▸ PAGE TEXT:
.....

Since it’s VE Day this week, a comparison between perceived risks today and in previous generations

4 replies

Thedogshow · 04/05/2020 09:38

Back in 1939 people were asked to risk their life for their country, and so very many young people did die in the horrific period between 1939-1945. I just think it’s interesting that people nowadays are so much less accepting of any sort of risk.

I feel frustrated, for example, some teachers appear to be saying that there is no way that they will ‘risk’ going back to teach children EVER, despite the fact that I don’t think a single outbreak of coronavirus has been linked to a school anywhere.

I know lots of people are now realising that the hysteria of the beginning of the pandemic when they shouted FFS, stay the F at home, and suggested that going out for a walk was akin to jumping off a cliff in terms of risk. Is it that we are unwilling to take any sort of risks, however small, these days to benefit other people? Throughout the pandemic lots of people have not had the luxury to stay at home- supermarket workers, nurses, doctors, hospital porters, pharmacists, delivery drivers. They haven’t just been able to say no.

.....

▸ DATA RECORDS:

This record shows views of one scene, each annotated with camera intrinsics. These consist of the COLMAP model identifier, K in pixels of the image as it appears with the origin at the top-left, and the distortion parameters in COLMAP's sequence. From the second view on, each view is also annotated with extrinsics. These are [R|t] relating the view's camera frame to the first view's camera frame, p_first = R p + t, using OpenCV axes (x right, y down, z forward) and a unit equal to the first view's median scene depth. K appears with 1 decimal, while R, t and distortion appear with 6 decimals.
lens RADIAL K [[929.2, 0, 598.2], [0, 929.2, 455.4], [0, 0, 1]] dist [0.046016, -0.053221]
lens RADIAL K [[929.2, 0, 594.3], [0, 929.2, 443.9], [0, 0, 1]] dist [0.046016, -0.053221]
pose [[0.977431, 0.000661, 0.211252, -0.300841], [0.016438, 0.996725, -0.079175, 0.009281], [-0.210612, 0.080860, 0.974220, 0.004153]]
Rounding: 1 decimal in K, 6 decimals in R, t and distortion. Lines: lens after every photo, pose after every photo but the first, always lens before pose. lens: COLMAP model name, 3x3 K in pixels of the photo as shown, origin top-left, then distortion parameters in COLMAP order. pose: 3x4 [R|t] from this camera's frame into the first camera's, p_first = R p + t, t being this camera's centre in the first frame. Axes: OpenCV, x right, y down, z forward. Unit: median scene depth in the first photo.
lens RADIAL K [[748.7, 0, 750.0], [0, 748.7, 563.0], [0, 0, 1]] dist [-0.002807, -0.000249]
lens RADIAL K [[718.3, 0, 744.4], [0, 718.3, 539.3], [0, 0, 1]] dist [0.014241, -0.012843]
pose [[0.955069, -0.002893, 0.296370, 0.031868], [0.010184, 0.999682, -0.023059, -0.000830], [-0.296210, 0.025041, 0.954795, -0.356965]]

.....

▸ EXERCISE REQUIREMENTS:
1: List the jobs that the VE Day post names as ones whose workers have not been able to stay at home during the pandemic.
2: Please shorten the paragraph of the VE Day post that begins "Back in 1939" while keeping its main facts.
These records aren't needed for anything here.

▸ RESULTS FOR THE EXERCISE:
1:
- supermarket workers
- nurses
- doctors
- hospital porters
- pharmacists
- delivery drivers

2: In 1939 people were asked to risk their lives for their country, and very many young people died between 1939 and 1945. The writer finds it interesting that people today accept far less risk.